• WHAT TO WORK ON
Within the records below, reproduce without change the lines from the line that has "text [260, 76, 1118, 551]" through the line that has "Page size: 1246x1756.", and only those.

• TASK INPUT
•••

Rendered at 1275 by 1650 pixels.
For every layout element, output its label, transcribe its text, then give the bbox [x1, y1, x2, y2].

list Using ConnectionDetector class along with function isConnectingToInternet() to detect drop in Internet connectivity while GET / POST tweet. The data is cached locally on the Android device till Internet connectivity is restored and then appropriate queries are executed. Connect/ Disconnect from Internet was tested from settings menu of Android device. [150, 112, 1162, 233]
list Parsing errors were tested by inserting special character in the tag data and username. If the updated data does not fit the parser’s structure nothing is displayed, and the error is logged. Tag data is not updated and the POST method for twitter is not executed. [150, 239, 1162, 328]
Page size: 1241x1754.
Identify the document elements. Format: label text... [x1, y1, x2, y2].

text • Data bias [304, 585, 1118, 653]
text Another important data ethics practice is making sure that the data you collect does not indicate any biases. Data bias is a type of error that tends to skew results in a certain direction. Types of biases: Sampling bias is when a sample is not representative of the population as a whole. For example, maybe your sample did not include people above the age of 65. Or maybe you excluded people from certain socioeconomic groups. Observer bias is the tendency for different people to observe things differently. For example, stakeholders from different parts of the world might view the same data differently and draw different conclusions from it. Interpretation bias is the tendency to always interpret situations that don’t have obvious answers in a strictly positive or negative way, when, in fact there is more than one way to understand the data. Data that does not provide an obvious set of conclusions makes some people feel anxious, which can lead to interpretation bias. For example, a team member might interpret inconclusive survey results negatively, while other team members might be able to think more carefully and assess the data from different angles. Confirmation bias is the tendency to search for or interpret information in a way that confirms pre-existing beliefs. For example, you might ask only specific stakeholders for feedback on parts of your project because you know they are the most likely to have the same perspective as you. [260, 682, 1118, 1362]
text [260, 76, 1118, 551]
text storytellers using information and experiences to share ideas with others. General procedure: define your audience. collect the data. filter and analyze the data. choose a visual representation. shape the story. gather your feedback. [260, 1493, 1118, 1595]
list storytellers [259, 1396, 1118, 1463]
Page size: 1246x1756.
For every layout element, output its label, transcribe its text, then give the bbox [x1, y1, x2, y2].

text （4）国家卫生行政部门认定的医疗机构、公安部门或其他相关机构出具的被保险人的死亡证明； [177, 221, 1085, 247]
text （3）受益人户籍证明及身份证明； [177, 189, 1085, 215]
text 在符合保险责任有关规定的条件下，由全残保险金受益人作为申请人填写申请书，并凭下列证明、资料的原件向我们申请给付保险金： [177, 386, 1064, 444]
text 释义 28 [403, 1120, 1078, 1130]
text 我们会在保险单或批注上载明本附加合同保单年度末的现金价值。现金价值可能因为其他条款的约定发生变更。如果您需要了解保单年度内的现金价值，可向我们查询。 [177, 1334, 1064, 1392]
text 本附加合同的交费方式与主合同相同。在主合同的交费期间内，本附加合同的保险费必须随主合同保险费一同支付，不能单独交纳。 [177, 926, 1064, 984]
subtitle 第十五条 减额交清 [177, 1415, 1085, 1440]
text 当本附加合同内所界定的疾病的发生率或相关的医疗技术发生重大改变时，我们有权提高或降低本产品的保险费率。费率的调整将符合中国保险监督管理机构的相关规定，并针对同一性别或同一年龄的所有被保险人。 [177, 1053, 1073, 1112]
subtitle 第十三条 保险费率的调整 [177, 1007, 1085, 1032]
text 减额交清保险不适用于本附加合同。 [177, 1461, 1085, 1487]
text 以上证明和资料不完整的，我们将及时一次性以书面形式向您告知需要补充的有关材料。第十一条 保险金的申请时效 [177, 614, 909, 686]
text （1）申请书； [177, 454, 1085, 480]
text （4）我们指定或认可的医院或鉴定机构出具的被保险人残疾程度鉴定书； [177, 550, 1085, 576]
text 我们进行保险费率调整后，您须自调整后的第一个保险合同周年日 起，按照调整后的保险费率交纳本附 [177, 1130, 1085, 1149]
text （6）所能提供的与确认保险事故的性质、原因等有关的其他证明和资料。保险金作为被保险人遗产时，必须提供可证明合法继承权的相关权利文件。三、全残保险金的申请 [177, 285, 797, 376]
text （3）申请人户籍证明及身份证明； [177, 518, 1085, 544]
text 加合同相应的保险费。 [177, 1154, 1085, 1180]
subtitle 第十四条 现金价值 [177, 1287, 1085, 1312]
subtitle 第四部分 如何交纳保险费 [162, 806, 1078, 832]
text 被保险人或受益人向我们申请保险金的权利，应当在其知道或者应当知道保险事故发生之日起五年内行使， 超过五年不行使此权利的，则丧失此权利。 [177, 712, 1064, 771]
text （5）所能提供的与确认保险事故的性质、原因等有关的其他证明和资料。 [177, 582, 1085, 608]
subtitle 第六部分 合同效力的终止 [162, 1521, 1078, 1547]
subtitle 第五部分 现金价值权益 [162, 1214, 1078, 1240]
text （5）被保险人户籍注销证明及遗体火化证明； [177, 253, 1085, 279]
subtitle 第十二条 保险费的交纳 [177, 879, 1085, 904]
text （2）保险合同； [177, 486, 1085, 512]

•••

• EXERCISE OUTPUT
text [260, 76, 1118, 551]
text storytellers using information and experiences to share ideas with others. General procedure: define your audience. collect the data. filter and analyze the data. choose a visual representation. shape the story. gather your feedback. [260, 1493, 1118, 1595]
list storytellers [259, 1396, 1118, 1463]
Page size: 1246x1756.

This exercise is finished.